Confronté à une avalanche de démissions, le Premier ministre britannique Boris Johnson a présenté sa démission de chef du parti conservateur, au troisième jour d'une crise politique sans précédent. Il reste chef du gouvernement, le temps d'élire son successeur à la tête du parti. L'ancien maire de Londres a déclaré qu'il s'agit "clairement de la volonté du parti parlementaire qu'il y ait un nouveau chef et un nouveau Premier ministre", précisant qu'il reste fier de son bilan, mentionnant le Brexit et la gestion de la crise sanitaire.
Lors de son allocution, Boris Johnson a concédé que "personne n'est indispensable", affichant sa tristesse d'abandonner le "meilleur travail du monde". Le Premier ministre dit avoir tenté de persuader ses collègues que changer de chef serait "excentrique", mais il n'a pas réussi à les convaincre, admet-il.
Il a ajouté que le calendrier pour l'élection d'un nouveau leader conservateur serait précisé la semaine prochaine.
Avant l'annonce, le chef de l'opposition Keir Starmer avait qualifié de "bonne nouvelle" la perspective du départ de Boris Johnson.
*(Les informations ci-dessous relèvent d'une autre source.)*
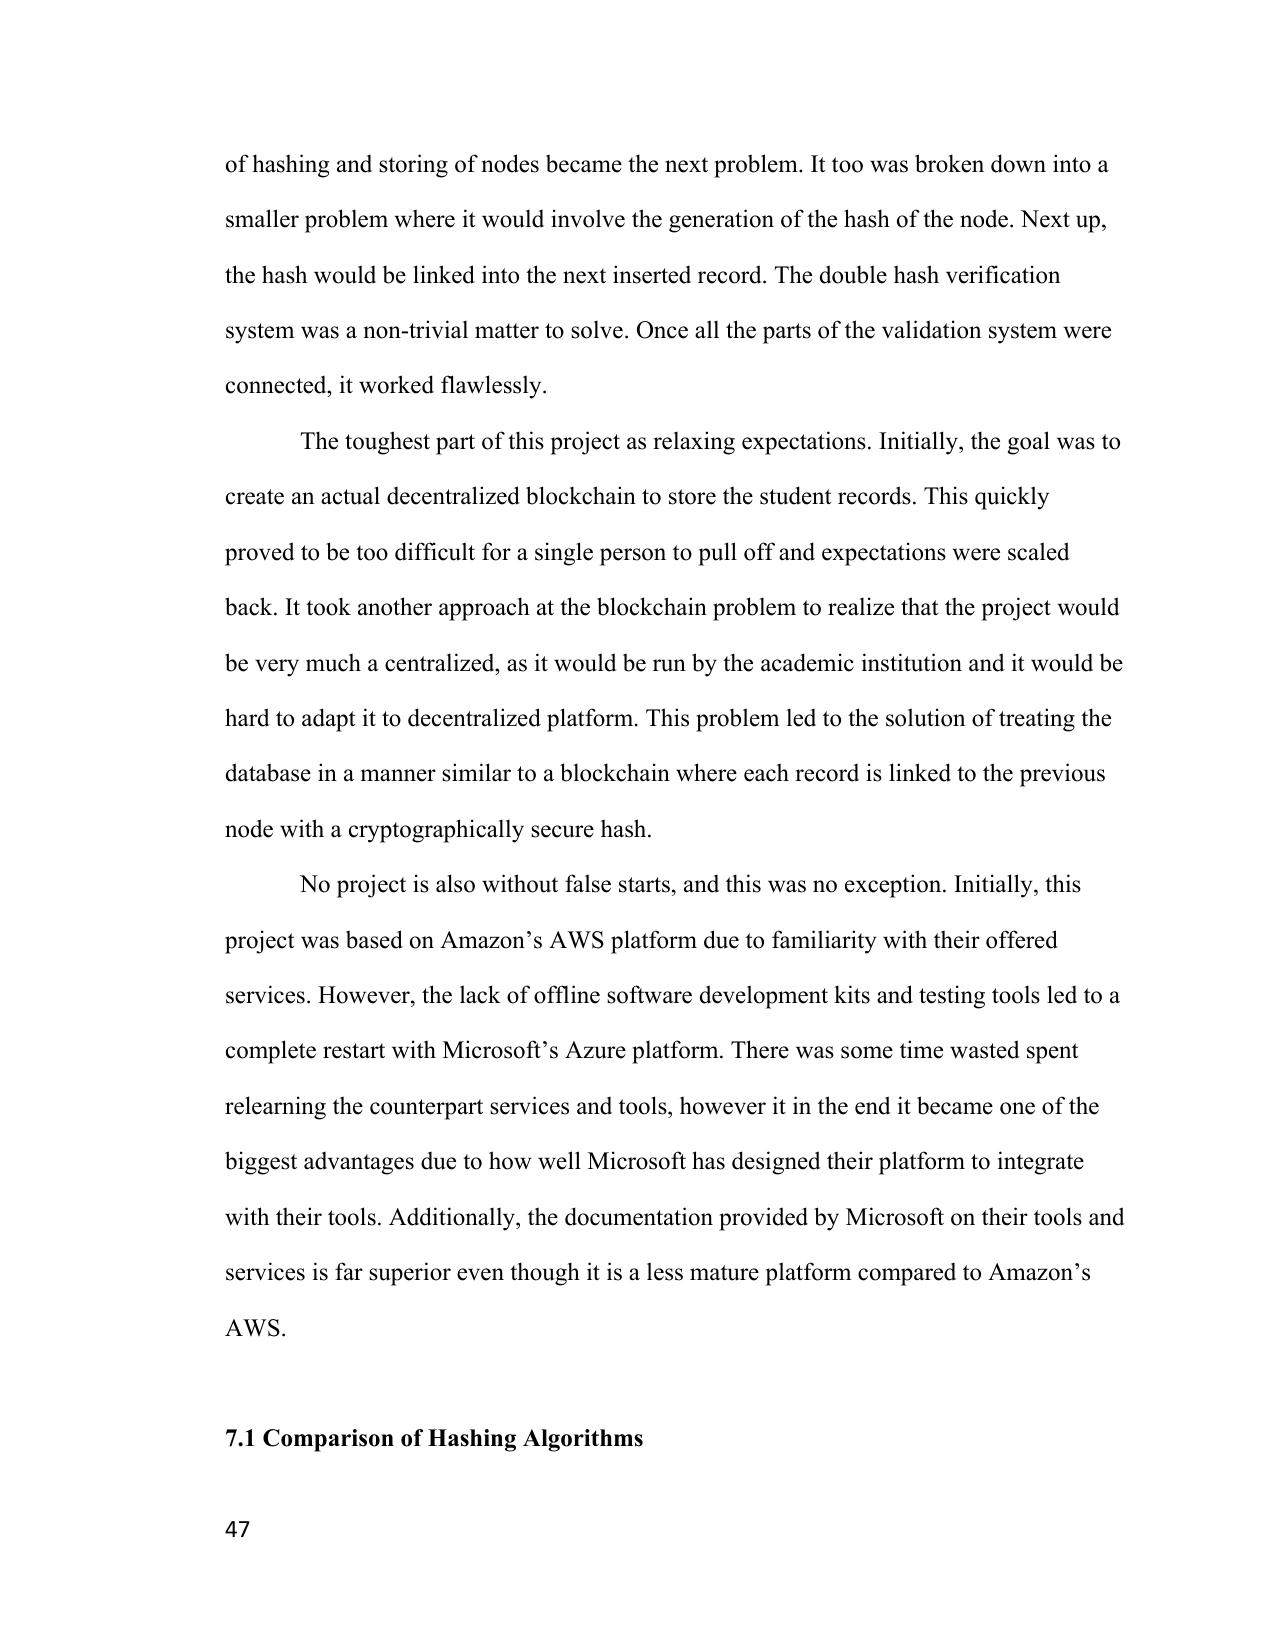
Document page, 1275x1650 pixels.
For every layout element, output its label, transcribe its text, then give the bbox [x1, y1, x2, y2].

text 7.1 Comparison of Hashing Algorithms [225, 1424, 1125, 1452]
text The toughest part of this project as relaxing expectations. Initially, the goal was to create an actual decentralized blockchain to store the student records. This quickly proved to be too difficult for a single person to pull off and expectations were scaled back. It took another approach at the blockchain problem to realize that the project would be very much a centralized, as it would be run by the academic institution and it would be hard to adapt it to decentralized platform. This problem led to the solution of treating the database in a manner similar to a blockchain where each record is linked to the previous node with a cryptographically secure hash. [225, 427, 1125, 843]
text No project is also without false starts, and this was no exception. Initially, this project was based on Amazon’s AWS platform due to familiarity with their offered services. However, the lack of offline software development kits and testing tools led to a complete restart with Microsoft’s Azure platform. There was some time wasted spent relearning the counterpart services and tools, however it in the end it became one of the biggest advantages due to how well Microsoft has designed their platform to integrate with their tools. Additionally, the documentation provided by Microsoft on their tools and services is far superior even though it is a less mature platform compared to Amazon’s AWS. [225, 870, 1125, 1341]
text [225, 150, 1125, 399]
Mais "nous n'avons pas besoin d'un changement à la tête des Tories. Nous avons besoin d'un vrai changement de gouvernement", avait-il fait valoir, menaçant d'organiser un vote de défiance à la Chambre si Boris Johnson restait au pouvoir. "Il doit partir complètement", a-t-il insisté.
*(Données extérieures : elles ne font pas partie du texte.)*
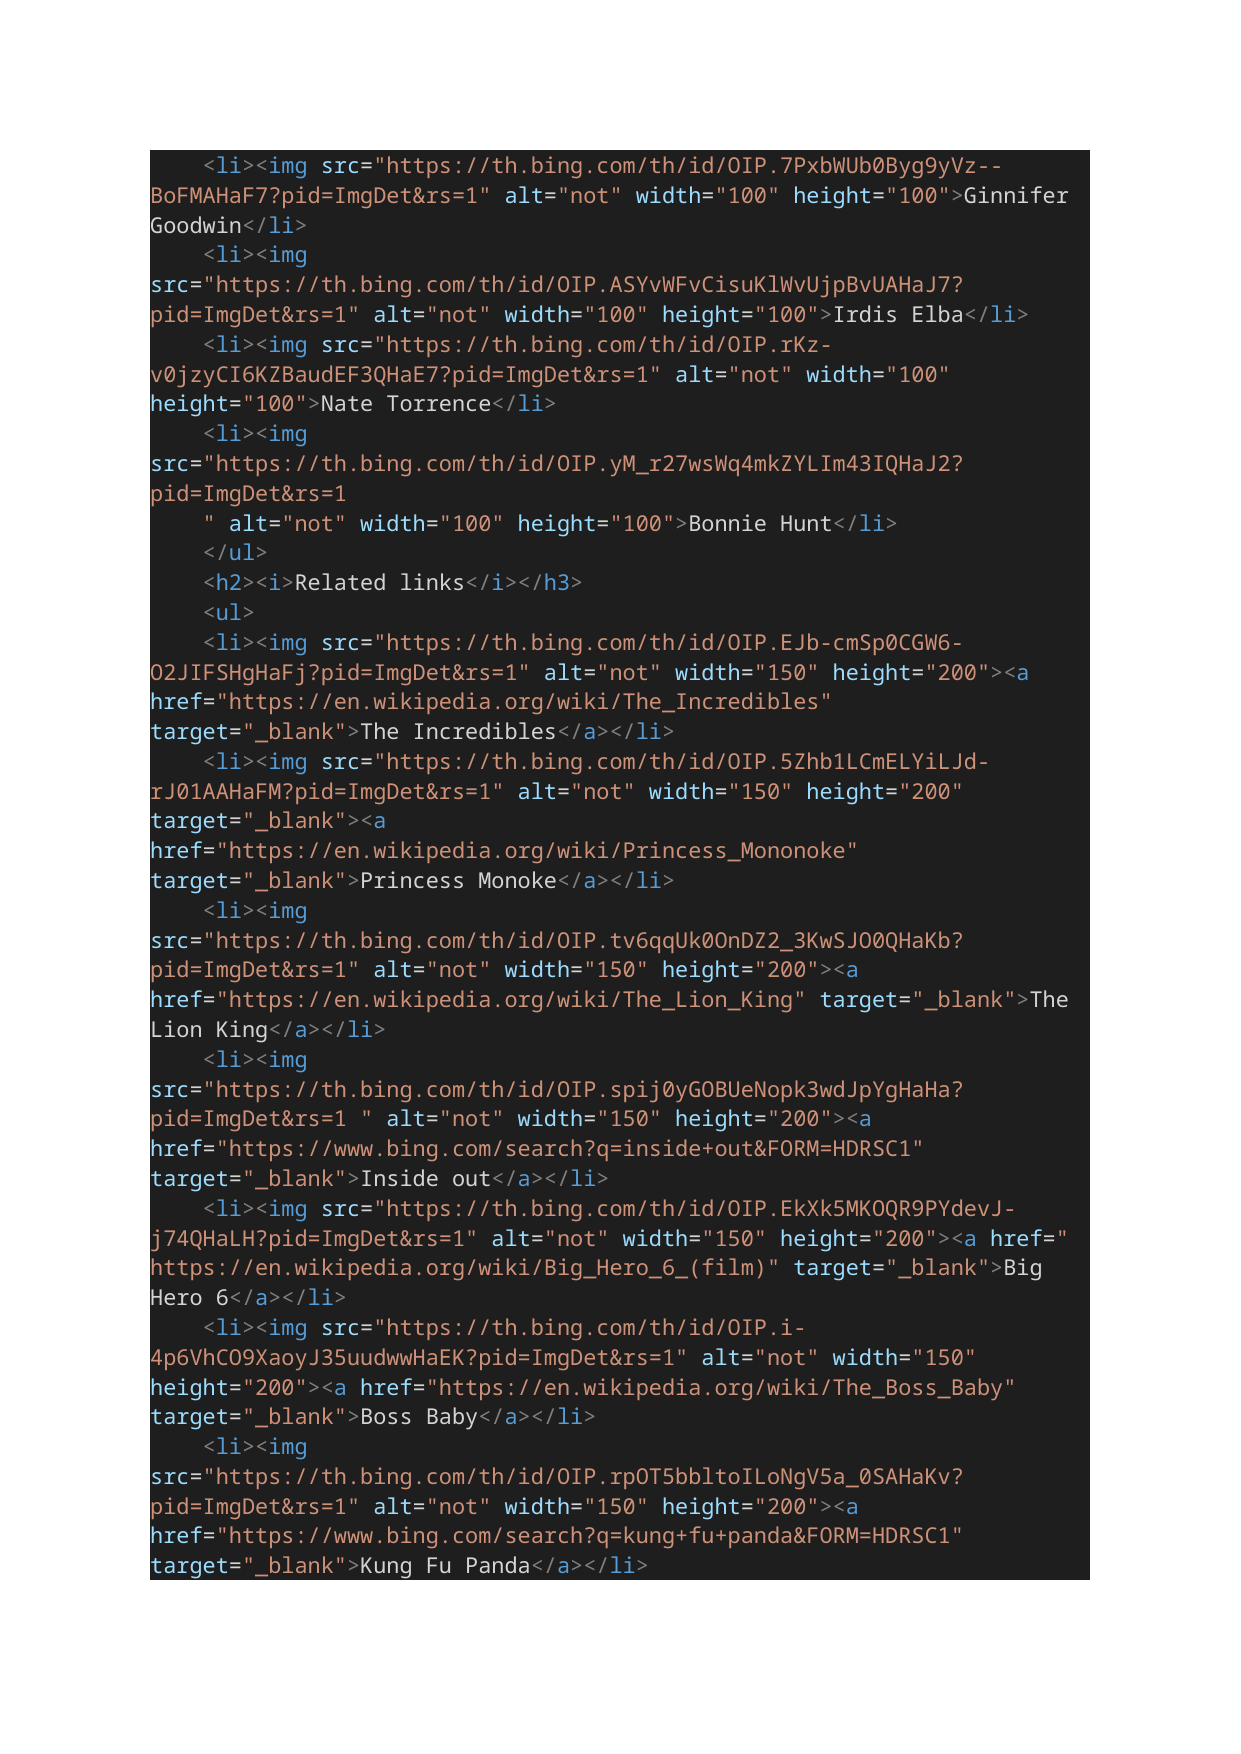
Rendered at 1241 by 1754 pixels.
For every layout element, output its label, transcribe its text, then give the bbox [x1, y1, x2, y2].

text <li><img src="https://th.bing.com/th/id/OIP.rpOT5bbltoILoNgV5a_0SAHaKv?pid=ImgDet&rs=1" alt="not" width="150" height="200"><a href="https://www.bing.com/search?q=kung+fu+panda&FORM=HDRSC1" target="_blank">Kung Fu Panda</a></li> [150, 1431, 1090, 1580]
text <li><img src="https://th.bing.com/th/id/OIP.EkXk5MKOQR9PYdevJ-j74QHaLH?pid=ImgDet&rs=1" alt="not" width="150" height="200"><a href=" https://en.wikipedia.org/wiki/Big_Hero_6_(film)" target="_blank">Big Hero 6</a></li> [150, 1193, 1090, 1312]
text <li><img src="https://th.bing.com/th/id/OIP.spij0yGOBUeNopk3wdJpYgHaHa?pid=ImgDet&rs=1 " alt="not" width="150" height="200"><a href="https://www.bing.com/search?q=inside+out&FORM=HDRSC1" target="_blank">Inside out</a></li> [150, 1044, 1090, 1193]
text <li><img src="https://th.bing.com/th/id/OIP.ASYvWFvCisuKlWvUjpBvUAHaJ7?pid=ImgDet&rs=1" alt="not" width="100" height="100">Irdis Elba</li> [150, 239, 1090, 329]
text <li><img src="https://th.bing.com/th/id/OIP.7PxbWUb0Byg9yVz--BoFMAHaF7?pid=ImgDet&rs=1" alt="not" width="100" height="100">Ginnifer Goodwin</li> [150, 150, 1090, 239]
text <li><img src="https://th.bing.com/th/id/OIP.EJb-cmSp0CGW6-O2JIFSHgHaFj?pid=ImgDet&rs=1" alt="not" width="150" height="200"><a href="https://en.wikipedia.org/wiki/The_Incredibles" target="_blank">The Incredibles</a></li> [150, 627, 1090, 746]
text <ul> [150, 597, 1090, 627]
text <li><img src="https://th.bing.com/th/id/OIP.rKz-v0jzyCI6KZBaudEF3QHaE7?pid=ImgDet&rs=1" alt="not" width="100" height="100">Nate Torrence</li> [150, 329, 1090, 418]
text " alt="not" width="100" height="100">Bonnie Hunt</li> [150, 507, 1090, 537]
text <li><img src="https://th.bing.com/th/id/OIP.yM_r27wsWq4mkZYLIm43IQHaJ2?pid=ImgDet&rs=1 [150, 418, 1090, 507]
text <h2><i>Related links</i></h3> [150, 567, 1090, 597]
text </ul> [150, 537, 1090, 567]
text <li><img src="https://th.bing.com/th/id/OIP.5Zhb1LCmELYiLJd-rJ01AAHaFM?pid=ImgDet&rs=1" alt="not" width="150" height="200" target="_blank"><a href="https://en.wikipedia.org/wiki/Princess_Mononoke" target="_blank">Princess Monoke</a></li> [150, 746, 1090, 895]
text <li><img src="https://th.bing.com/th/id/OIP.tv6qqUk0OnDZ2_3KwSJO0QHaKb?pid=ImgDet&rs=1" alt="not" width="150" height="200"><a href="https://en.wikipedia.org/wiki/The_Lion_King" target="_blank">The Lion King</a></li> [150, 895, 1090, 1044]
text <li><img src="https://th.bing.com/th/id/OIP.i-4p6VhCO9XaoyJ35uudwwHaEK?pid=ImgDet&rs=1" alt="not" width="150" height="200"><a href="https://en.wikipedia.org/wiki/The_Boss_Baby" target="_blank">Boss Baby</a></li> [150, 1312, 1090, 1431]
Les démissions et les appels au départ de Boris Johnson, aux trois années turbulentes marquées par des scandales à répétition, se sont poursuivis jeudi, alors que Downing Street annonçait une série de nominations pour remplacer les ministres et secrétaires d'Etat démissionnaires. Le tout nouveau ministre des Finances Nadhim Zahawi, nommé mardi, a appelé Boris Johnson à "partir maintenant", alors que la ministre de l'Education, nommée elle aussi mardi, annonçait sa démission. Au total, une soixantaine de départs ont été annoncés au sein du gouvernement depuis mardi, dont cinq ministres, un exode d'une rapidité sans précédent dans l'histoire politique britannique.
"Bye Boris"
Toute la journée mercredi, les démissions s'étaient succédé, le parti conservateur lassé des scandales à répétition depuis que Boris Johnson, l'ancien héros du Brexit, est arrivé à Downing Street en 2019. La séance hebdomadaire de questions à la Chambre avait été particulièrement houleuse pour Boris Johnson, avec de nouveaux appels à la démission dans son propre camp, des rires témoignant de sa perte d'autorité, et un "bye Boris" à la fin de la séance.
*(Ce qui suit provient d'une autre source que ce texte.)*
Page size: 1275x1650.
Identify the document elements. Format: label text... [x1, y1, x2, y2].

Le mécontentement couvait depuis des mois, nourri notamment par le scandale des fêtes illégales à Downing Street pendant le confinement anti-Covid, alors que les Britanniques devaient respecter des règles très strictes.
Boris Johnson, connu pour ne pas être à un mensonge près, avait varié dans ses explications, provoquant frustration puis colère des élus conservateurs, dans un pays confronté à une inflation record de 9% et à des mouvements sociaux. Sa cote de popularité avait plongé, et près de 70% des Britanniques souhaitent désormais son départ, selon deux sondages cette semaine.
La démission mardi soir du ministre des Finances Rishi Sunak, et du ministre de la Santé Sajid Javid, avait sonné l'hallali pour le Premier ministre, après un nouveau scandale sexuel impliquant le "whip" adjoint, chargé de la discipline des députés conservateurs, que Boris Johnson avait nommé en février, "oubliant" des accusations passées de même type.